Requirement »
Pull out every line of the data below that contains the string "Sharing", treating uppercase and lowercase as different.

Task material »
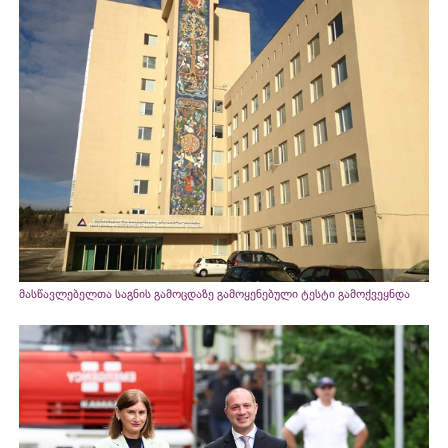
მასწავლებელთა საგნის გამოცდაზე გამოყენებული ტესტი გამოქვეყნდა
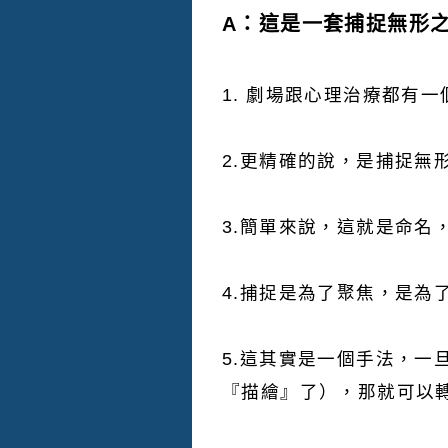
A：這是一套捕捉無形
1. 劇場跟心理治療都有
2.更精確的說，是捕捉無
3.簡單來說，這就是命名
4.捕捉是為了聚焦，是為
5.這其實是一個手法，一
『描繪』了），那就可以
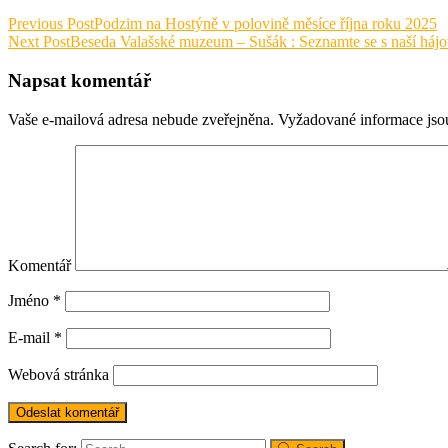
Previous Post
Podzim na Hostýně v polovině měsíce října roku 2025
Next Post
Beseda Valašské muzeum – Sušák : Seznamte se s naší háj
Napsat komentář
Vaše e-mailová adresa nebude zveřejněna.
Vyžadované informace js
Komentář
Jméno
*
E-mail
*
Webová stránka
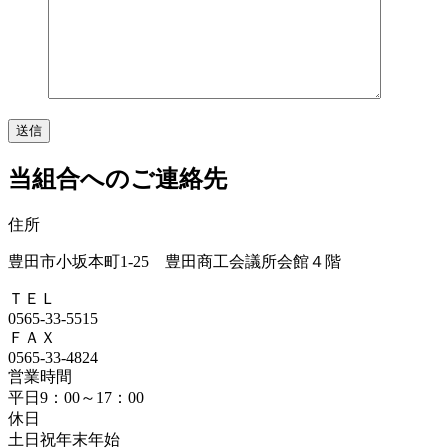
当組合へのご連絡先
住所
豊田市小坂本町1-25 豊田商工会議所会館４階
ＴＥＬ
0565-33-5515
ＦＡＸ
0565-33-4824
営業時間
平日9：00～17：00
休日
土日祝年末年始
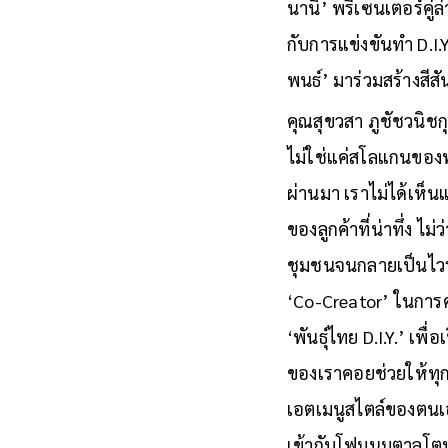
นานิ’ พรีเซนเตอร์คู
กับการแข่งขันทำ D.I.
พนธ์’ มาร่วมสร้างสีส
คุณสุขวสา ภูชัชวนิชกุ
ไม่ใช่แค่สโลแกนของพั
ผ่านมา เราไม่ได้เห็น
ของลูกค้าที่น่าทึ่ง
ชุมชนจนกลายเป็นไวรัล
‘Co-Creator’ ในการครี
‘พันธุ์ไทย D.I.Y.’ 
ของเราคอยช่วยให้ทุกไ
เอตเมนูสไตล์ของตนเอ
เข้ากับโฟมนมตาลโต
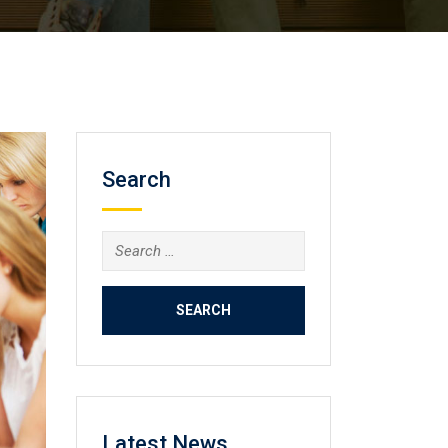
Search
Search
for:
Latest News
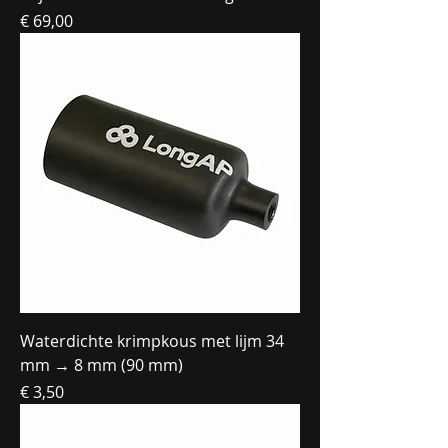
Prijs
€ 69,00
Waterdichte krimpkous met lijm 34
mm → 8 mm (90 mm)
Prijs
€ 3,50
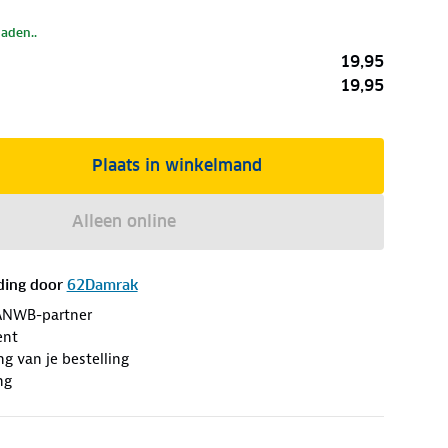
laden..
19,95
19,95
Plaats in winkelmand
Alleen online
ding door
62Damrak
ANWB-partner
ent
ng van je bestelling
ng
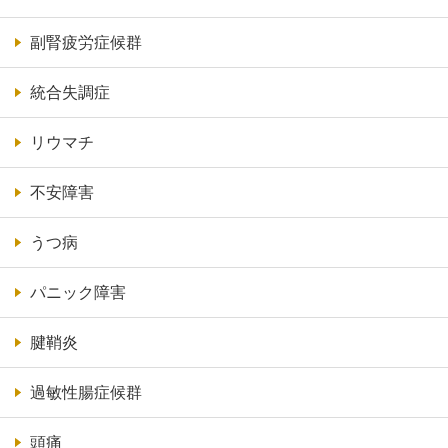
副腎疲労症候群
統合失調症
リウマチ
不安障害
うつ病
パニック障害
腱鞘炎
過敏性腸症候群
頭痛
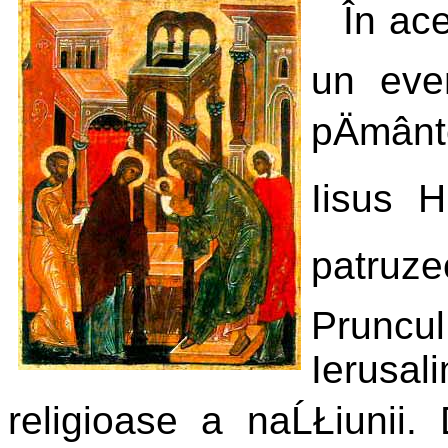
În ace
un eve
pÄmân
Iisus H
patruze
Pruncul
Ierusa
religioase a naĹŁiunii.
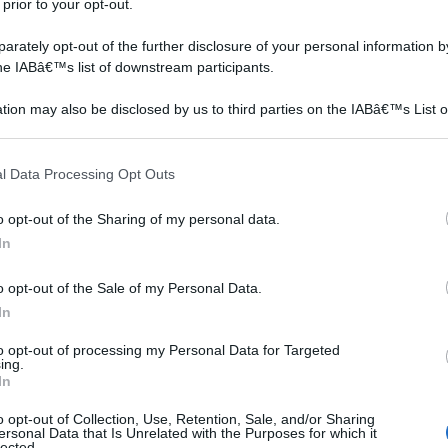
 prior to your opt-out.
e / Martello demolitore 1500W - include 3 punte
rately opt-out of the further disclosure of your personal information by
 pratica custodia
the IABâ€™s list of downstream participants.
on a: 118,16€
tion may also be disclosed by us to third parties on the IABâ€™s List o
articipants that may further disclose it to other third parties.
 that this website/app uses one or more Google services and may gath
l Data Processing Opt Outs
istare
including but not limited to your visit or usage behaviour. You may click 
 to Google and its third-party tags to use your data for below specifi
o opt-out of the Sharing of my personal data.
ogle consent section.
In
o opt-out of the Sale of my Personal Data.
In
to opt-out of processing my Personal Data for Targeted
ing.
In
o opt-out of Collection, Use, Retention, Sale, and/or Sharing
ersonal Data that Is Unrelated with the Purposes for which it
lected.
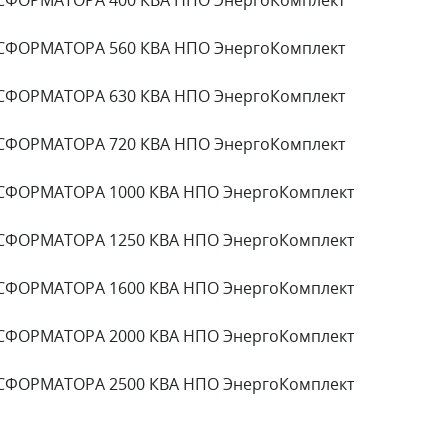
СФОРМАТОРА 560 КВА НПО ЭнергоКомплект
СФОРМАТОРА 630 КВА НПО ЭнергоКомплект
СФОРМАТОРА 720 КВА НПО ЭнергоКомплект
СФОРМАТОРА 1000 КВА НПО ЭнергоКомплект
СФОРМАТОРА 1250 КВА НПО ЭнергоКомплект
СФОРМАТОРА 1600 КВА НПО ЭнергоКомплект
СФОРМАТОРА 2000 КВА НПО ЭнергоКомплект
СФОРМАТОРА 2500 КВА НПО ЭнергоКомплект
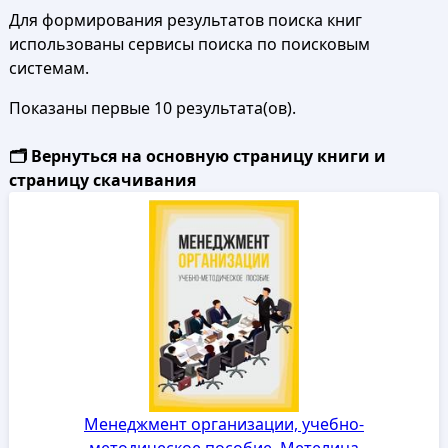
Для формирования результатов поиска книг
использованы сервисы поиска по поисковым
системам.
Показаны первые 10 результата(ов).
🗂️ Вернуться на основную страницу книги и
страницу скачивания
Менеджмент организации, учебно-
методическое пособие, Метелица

...

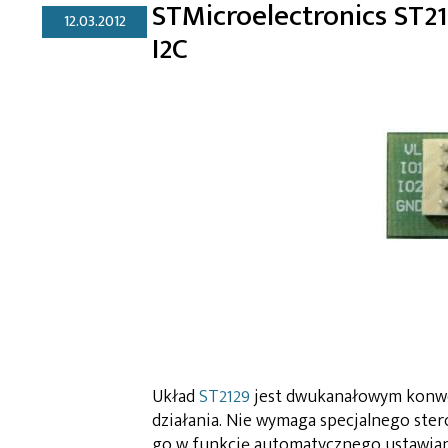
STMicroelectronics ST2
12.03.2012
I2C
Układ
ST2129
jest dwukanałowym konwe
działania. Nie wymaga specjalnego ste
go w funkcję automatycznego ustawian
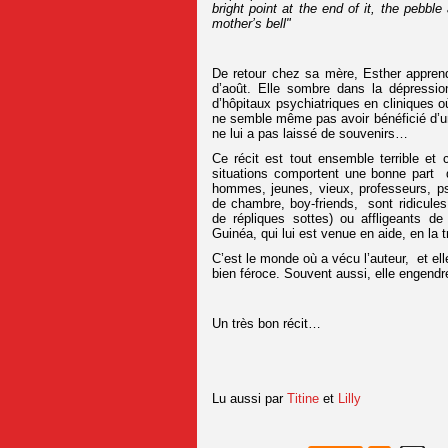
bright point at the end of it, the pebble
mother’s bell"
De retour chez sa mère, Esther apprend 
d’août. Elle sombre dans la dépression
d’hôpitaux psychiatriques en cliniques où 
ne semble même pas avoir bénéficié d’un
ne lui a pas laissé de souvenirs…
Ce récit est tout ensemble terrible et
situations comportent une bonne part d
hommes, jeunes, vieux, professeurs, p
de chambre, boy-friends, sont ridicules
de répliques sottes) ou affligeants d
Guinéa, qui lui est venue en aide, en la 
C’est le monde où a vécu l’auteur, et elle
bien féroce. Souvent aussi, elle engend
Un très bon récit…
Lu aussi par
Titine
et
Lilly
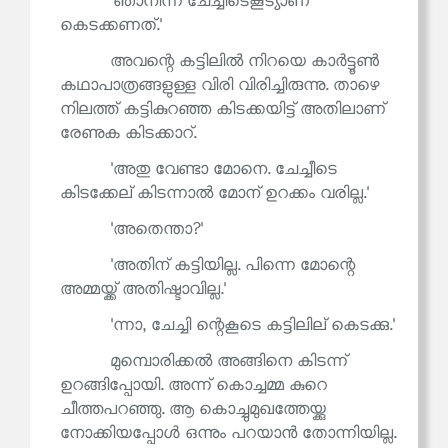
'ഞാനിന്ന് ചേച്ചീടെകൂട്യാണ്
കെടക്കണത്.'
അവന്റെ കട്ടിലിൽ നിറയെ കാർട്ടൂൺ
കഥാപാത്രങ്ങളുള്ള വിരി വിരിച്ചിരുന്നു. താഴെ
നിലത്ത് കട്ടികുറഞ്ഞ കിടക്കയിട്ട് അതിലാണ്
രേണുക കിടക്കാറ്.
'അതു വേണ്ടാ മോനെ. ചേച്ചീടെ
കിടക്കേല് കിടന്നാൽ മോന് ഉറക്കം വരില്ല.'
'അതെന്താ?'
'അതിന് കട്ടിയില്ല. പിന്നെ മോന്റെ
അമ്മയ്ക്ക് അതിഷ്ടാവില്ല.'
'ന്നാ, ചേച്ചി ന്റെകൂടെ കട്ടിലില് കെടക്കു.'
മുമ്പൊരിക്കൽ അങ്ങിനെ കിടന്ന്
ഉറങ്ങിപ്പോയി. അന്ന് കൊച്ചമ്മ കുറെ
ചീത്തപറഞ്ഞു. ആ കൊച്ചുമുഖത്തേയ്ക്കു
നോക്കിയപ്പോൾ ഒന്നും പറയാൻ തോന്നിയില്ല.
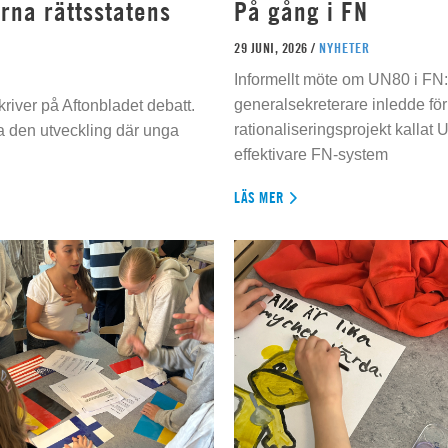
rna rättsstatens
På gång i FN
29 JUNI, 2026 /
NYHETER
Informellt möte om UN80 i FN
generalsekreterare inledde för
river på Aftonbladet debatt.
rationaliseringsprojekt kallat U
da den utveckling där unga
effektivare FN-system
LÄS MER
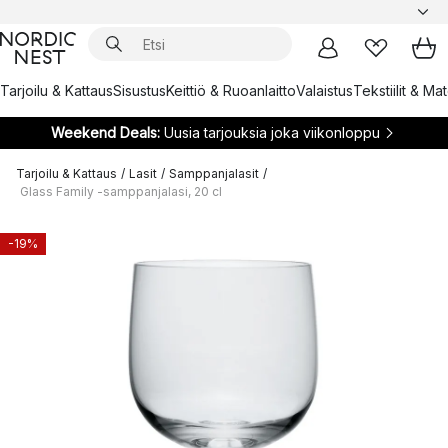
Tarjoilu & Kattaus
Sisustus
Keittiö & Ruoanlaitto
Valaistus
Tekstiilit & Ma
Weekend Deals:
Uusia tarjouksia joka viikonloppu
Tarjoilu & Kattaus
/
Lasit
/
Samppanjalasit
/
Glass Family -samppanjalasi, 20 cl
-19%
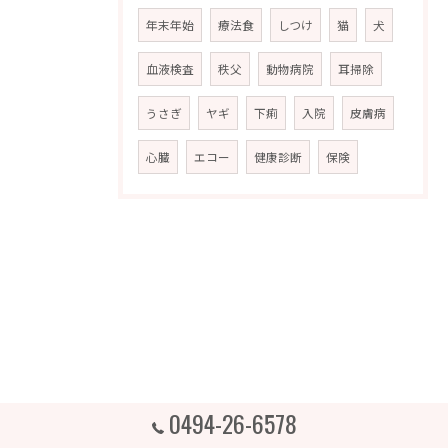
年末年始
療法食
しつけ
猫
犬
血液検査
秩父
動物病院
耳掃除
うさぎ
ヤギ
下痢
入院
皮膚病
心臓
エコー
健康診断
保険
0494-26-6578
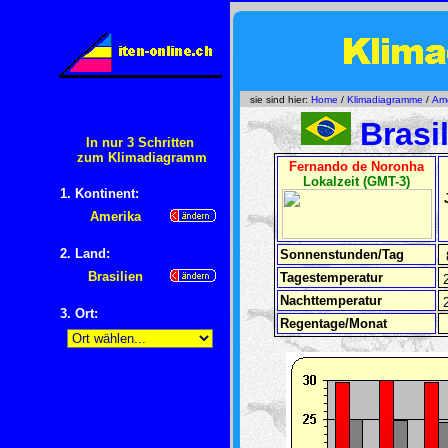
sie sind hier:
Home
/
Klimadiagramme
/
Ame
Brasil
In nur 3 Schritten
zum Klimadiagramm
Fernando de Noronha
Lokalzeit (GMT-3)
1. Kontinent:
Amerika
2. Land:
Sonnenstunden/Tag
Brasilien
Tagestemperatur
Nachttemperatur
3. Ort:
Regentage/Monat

Your solution »
o opt-out of the Sharing of my personal data.
o opt-out of Collection, Use, Retention, Sale, and/or Sharing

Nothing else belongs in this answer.